First, follow the same steps as our previous examples. When you get to the Conditional format rules side panel, input this formula:
=(COUNTIF($A$3:$C$18,$A3)>1)
Then you’ll need to this formula to account for the Deal ID:
-
- Place the “*” operator after the initial formula
- Add the second condition to your (COUNTIF(Range,Criteria)>1) syntax
- Your whole complete formula should look like this: =(COUNTIF($A$3:$C$18,$A3)>1)*(COUNTIF($A$3:$C$18,$C3)>1)
Of course, you can keep fine tuning your formula for the conditional format rules:
-
- Add a third criteria
- Place another argument after the criteria (e.g., <5 or >0)
- Insert several other “*” conditions
5. Highlight duplicates using the UNIQUE function
A UNIQUE formula finds all the unique values within a cell range. The function works best with a smaller dataset.
The syntax is simple: =UNIQUE(Range)
Let’s apply this function to the same dataset, so we can find unique values.
Select an empty cell. Type in =UNIQUE and include the data range you want to check for unique data:
=UNIQUE(A3:A18)
The formula will return the unique values within A3:A18.
UNIQUE eliminates complicated formula configurations and provides you with a clean dataset without duplicates. However, in more advanced duplicate use cases, this function alone can run into limitations.
How to Remove Duplicates in Google Sheets?
If you just want to remove duplicates from a range, Google Sheets has made it super easy with a built-in function requiring no complex formulas or conditions to add. Follow the quick step-by-step walkthrough here,
Step 1: Select the range from which you want to delete duplicates.
Step 2: Click Data in the toolbar above. Navigate to Data Cleanup and select “Remove Duplicates”.
Step 3: Confirm your range settings and adjust if you have a header row or not.
Step 4: Google Sheets completes removing duplicates and shows a summary like number of duplicates removed.
Use AI to Write Formulas for Conditional Formatting
As you can see, there are quite a few alternatives to highlight duplicates within Google Sheets. But you don’t have to go at it alone.
You can use Coefficient’s free GPT Copilot to automatically generate any spreadsheet formula, pivot, or chart, including your conditional formatting formulas. To use GPT Copilot, you need to install Coefficient. The install process takes less than a minute.
Once the installation is finished, return to Extensions on the Google Sheets menu.
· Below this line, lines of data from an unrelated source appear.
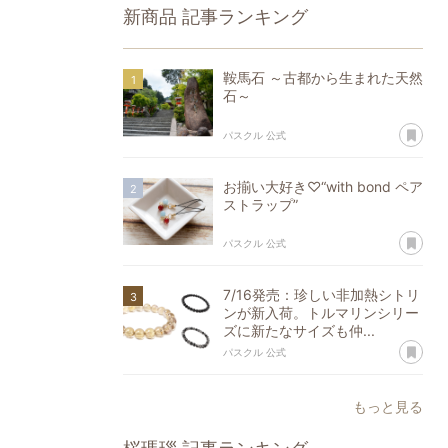
新商品
記事ランキング
鞍馬石 ～古都から生まれた天然
石～
あ
パスクル 公式
お揃い大好き♡“with bond ペア
ストラップ”
あ
パスクル 公式
7/16発売：珍しい非加熱シトリ
ンが新入荷。トルマリンシリー
ズに新たなサイズも仲...
あ
パスクル 公式
もっと見る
Coefficient will be available as an add-on.
Step 1: Now launch Coefficient app from Google Sheets Add-on. Coefficient will run on the sidebar. Select GPT Copilot on the sidebar.
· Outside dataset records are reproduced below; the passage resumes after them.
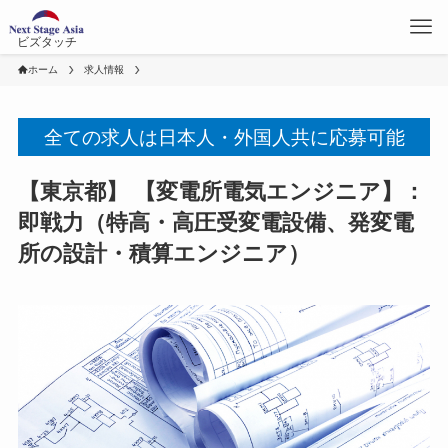
ビズタッチ
ホーム
求人情報
全ての求人は日本人・外国人共に応募可能
【東京都】 【変電所電気エンジニア】：
即戦力（特高・高圧受変電設備、発変電
所の設計・積算エンジニア）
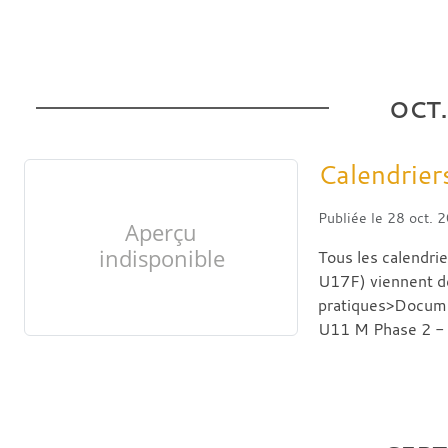
OCT.
Calendrier
Publiée le
28 oct. 
Tous les calendri
U17F) viennent de
pratiques>Docume
U11 M Phase 2 -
Step 2: Then click Formula Builder.
Step 3: Type a description of a formula into the text box. To recreate one of our conditional formatting formulas above, let’s highlight deals if the deal owner’s name and deal ID are both the same on multiple rows. Let’s type: Write a conditional formatting formula to highlight duplicate rows if both of the values in column A AND C are the same in both rows in sheet11.
Step 4: Then press ‘Build’. Formula Builder will automatically generate the formula from the first example.
Step 5: Simply open up Conditional Formatting in the Format dropdown, add a new rule, select Custom Formula and paste your conditional formatting formula.
Highlight Duplicates in Google Sheets to Improve Data Quality
Your spreadsheet data impacts your metrics, reporting, analysis, and decision-making at every level. With Google Sheets, it’s easy to highlight and remove duplicates, improving data quality for your business operations. The methods outlined in this blog are simple yet effective ways to ensure superior data.